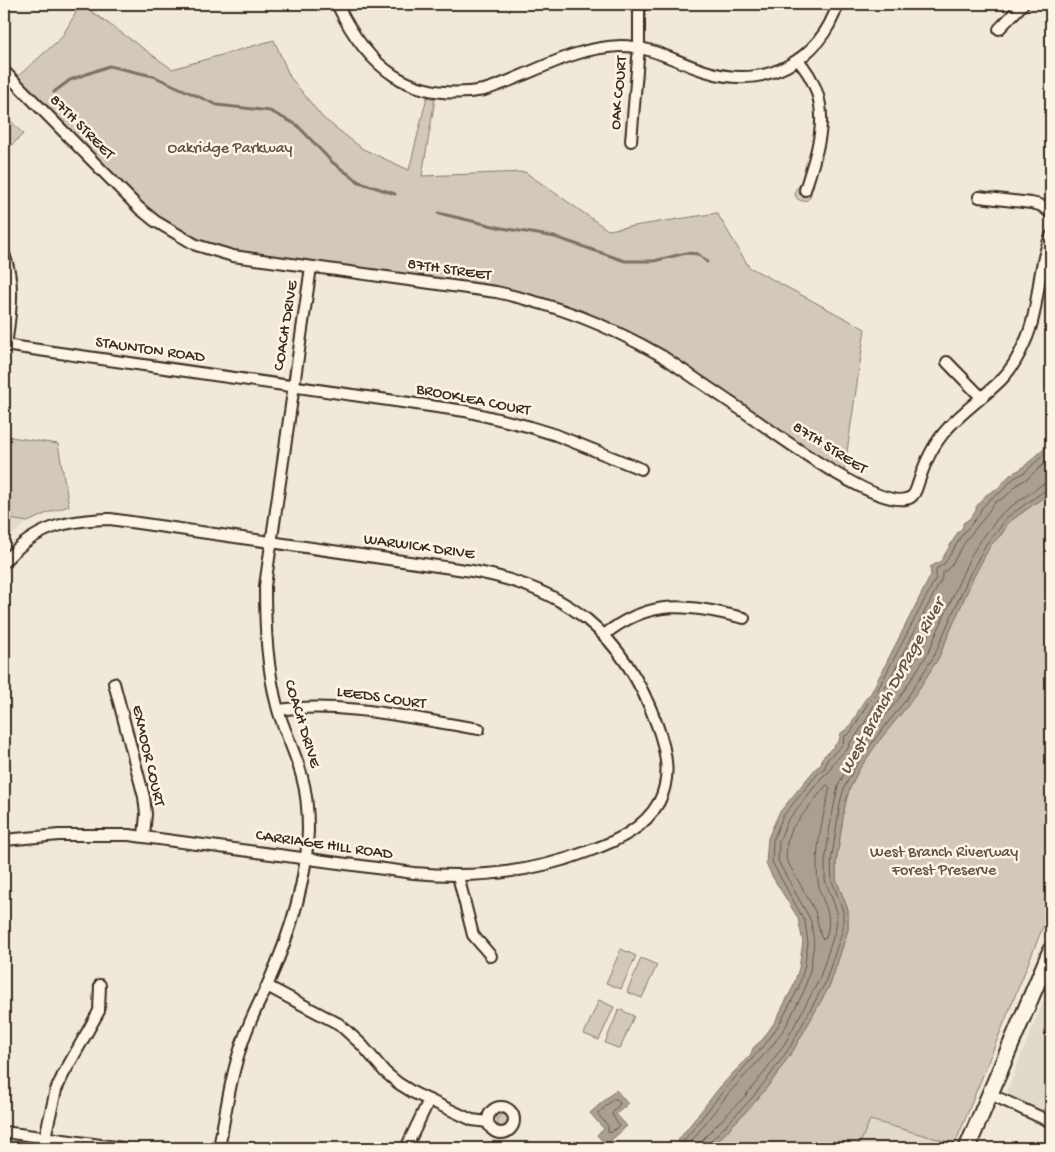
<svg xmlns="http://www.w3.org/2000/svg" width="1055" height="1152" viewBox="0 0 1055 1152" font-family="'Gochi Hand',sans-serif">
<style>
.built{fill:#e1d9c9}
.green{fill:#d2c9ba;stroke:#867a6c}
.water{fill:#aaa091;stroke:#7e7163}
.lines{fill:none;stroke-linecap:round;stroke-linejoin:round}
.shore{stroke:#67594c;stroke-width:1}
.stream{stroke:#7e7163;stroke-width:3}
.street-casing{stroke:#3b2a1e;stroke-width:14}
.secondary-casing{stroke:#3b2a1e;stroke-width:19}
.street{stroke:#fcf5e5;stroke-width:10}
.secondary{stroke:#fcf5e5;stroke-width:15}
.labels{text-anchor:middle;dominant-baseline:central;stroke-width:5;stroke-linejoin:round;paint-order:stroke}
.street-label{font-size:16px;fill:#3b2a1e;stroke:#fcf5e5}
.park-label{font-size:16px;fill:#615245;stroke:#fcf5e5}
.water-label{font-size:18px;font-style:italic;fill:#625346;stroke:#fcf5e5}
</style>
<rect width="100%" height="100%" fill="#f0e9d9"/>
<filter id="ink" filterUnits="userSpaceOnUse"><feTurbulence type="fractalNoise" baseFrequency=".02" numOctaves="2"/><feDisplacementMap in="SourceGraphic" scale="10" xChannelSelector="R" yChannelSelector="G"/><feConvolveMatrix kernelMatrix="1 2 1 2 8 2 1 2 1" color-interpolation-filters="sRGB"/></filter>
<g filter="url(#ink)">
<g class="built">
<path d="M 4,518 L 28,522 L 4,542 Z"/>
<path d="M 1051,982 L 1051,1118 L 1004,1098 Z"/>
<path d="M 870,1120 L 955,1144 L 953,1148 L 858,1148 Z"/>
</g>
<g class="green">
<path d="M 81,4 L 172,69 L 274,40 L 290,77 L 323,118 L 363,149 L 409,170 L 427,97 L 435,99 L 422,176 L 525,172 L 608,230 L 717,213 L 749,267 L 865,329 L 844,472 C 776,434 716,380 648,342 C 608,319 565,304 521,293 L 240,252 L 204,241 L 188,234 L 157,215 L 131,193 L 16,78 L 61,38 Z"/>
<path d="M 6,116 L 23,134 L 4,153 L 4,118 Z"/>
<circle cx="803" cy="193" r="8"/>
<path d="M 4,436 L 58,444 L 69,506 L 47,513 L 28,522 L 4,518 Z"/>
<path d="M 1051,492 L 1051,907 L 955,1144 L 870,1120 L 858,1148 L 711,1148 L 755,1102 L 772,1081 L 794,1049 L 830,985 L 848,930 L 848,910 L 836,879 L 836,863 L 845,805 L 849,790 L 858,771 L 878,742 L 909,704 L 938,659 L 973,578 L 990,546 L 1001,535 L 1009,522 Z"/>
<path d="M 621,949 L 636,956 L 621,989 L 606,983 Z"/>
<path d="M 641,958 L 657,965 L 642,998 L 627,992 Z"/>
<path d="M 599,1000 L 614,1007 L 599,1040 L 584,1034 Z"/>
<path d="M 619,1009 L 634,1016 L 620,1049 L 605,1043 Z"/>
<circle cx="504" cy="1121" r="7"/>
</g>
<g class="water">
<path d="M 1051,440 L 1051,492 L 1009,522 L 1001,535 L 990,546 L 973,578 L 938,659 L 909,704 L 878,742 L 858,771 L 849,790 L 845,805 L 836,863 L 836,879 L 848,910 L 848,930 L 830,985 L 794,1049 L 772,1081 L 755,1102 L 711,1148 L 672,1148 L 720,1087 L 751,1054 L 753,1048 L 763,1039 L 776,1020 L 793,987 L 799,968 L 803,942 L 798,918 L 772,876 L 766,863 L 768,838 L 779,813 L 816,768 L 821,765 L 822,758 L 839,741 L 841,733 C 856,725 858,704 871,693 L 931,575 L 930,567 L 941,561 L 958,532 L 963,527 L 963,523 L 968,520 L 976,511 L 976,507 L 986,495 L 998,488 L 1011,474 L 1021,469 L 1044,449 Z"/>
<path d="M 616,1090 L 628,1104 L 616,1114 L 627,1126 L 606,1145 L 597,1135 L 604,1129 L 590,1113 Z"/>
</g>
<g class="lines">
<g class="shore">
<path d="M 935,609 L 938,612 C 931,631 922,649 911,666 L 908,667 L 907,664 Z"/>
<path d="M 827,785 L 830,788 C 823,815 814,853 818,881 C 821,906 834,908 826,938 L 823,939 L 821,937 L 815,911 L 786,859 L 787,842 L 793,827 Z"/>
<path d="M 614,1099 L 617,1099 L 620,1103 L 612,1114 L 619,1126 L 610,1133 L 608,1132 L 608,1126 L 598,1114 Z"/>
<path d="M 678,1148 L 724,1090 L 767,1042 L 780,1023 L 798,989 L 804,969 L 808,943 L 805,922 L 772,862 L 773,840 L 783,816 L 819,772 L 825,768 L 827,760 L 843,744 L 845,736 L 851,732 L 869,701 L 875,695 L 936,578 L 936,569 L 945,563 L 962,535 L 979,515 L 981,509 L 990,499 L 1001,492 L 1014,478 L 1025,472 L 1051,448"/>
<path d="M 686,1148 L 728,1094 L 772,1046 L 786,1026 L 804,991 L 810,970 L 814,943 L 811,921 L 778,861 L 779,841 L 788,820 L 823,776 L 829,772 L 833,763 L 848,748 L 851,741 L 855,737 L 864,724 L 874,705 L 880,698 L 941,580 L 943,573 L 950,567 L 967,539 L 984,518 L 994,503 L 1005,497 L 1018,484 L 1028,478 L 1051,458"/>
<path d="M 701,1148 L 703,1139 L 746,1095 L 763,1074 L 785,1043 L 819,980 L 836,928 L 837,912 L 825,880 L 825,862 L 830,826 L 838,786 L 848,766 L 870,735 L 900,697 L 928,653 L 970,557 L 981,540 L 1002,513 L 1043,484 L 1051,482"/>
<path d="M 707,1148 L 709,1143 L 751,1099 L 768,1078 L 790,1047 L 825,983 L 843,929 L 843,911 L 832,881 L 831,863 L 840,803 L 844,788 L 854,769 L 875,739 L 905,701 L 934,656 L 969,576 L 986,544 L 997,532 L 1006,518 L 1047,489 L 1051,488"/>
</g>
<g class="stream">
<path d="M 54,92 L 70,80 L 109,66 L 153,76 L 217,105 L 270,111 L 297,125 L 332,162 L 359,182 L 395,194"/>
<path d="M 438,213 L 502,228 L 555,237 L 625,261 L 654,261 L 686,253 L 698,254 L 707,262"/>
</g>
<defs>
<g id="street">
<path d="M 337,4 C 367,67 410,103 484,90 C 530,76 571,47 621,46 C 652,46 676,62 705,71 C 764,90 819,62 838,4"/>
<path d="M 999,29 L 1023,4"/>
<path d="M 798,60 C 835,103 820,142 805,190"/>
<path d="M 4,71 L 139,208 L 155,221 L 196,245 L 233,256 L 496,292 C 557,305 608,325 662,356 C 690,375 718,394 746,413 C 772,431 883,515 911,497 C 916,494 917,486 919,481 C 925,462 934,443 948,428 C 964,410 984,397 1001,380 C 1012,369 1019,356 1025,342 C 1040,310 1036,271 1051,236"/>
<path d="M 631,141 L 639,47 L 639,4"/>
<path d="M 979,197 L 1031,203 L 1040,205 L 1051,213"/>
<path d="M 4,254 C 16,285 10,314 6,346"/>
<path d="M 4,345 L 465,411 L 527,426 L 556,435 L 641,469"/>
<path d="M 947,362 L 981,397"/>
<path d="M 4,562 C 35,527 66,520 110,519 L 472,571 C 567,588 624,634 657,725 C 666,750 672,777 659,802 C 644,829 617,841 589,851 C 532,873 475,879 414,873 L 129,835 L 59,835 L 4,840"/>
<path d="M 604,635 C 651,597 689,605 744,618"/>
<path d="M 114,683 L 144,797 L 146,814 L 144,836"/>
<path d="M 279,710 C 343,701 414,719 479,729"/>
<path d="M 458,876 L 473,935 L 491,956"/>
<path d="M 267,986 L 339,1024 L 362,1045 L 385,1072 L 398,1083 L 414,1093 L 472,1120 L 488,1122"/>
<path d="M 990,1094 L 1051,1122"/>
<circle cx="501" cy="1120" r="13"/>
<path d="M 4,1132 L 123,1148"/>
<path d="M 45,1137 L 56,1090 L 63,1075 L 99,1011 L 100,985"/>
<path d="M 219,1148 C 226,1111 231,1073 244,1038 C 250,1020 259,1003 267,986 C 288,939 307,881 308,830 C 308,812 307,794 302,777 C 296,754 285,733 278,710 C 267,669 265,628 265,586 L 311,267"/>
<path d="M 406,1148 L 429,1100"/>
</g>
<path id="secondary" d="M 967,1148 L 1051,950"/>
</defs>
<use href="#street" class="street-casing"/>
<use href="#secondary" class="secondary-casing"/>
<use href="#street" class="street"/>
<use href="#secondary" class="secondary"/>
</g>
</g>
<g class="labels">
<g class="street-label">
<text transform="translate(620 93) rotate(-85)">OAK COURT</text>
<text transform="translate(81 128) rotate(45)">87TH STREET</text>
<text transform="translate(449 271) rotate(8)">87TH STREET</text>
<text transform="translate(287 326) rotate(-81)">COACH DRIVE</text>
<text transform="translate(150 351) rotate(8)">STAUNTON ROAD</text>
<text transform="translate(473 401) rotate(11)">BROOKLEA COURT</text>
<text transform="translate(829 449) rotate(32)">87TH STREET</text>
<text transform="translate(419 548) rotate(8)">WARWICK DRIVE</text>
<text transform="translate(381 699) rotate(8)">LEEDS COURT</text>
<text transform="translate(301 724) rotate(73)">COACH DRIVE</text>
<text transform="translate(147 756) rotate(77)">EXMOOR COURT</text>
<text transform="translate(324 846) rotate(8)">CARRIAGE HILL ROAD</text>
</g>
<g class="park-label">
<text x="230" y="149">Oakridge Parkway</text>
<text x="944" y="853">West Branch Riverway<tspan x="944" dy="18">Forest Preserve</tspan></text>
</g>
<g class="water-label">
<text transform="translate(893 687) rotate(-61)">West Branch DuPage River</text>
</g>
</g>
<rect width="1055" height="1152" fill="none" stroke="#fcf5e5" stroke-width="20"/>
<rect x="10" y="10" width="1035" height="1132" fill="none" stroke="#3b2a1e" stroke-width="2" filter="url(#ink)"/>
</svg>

Task objective →
Within the records, filter for lines that contain the word "casing" and show each one.

Solution to this task →
.street-casing{stroke:#3b2a1e;stroke-width:14}
.secondary-casing{stroke:#3b2a1e;stroke-width:19}
<use href="#street" class="street-casing"/>
<use href="#secondary" class="secondary-casing"/>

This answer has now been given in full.